- [Problem to work on]
Each line of the data below should be restated exactly, with images left out.

- [Recorded data]
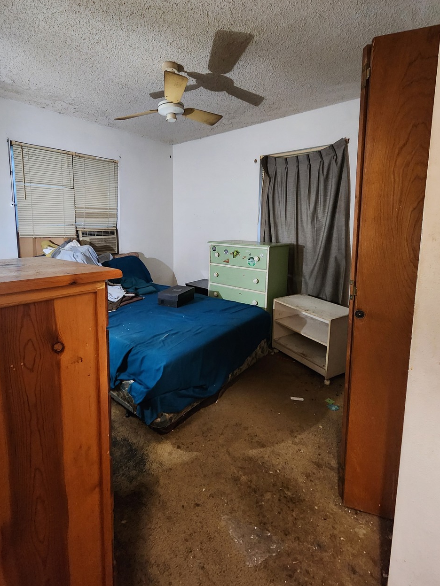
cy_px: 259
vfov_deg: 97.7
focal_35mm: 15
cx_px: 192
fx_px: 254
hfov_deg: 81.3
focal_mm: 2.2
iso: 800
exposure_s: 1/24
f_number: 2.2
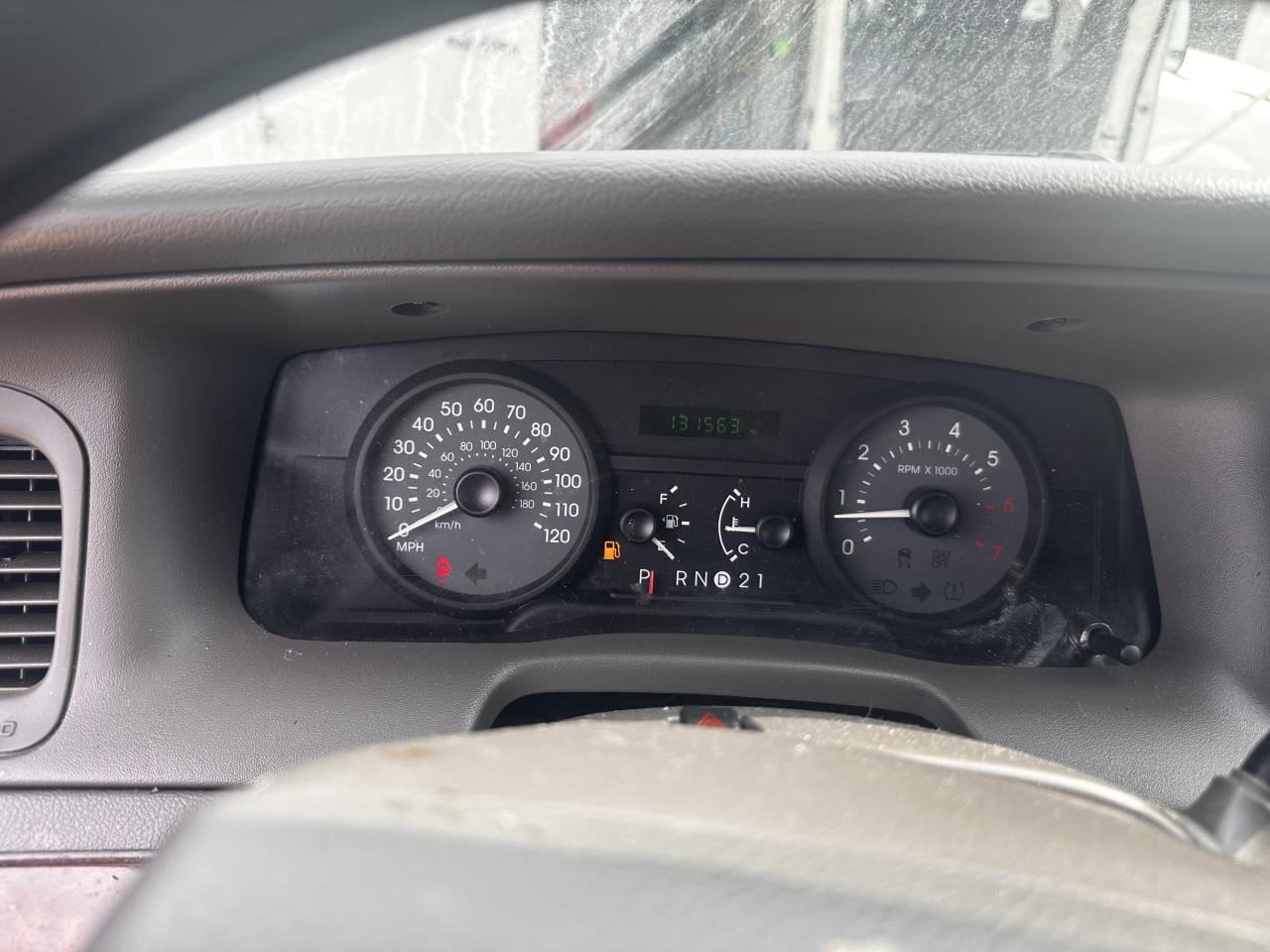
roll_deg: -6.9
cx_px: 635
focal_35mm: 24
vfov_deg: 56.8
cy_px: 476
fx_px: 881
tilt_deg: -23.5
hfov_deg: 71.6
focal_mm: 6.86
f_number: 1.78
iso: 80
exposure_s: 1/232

- [Exercise answer]
cy_px: 259
vfov_deg: 97.7
focal_35mm: 15
cx_px: 192
fx_px: 254
hfov_deg: 81.3
focal_mm: 2.2
iso: 800
exposure_s: 1/24
f_number: 2.2
roll_deg: -6.9
cx_px: 635
focal_35mm: 24
vfov_deg: 56.8
cy_px: 476
fx_px: 881
tilt_deg: -23.5
hfov_deg: 71.6
focal_mm: 6.86
f_number: 1.78
iso: 80
exposure_s: 1/232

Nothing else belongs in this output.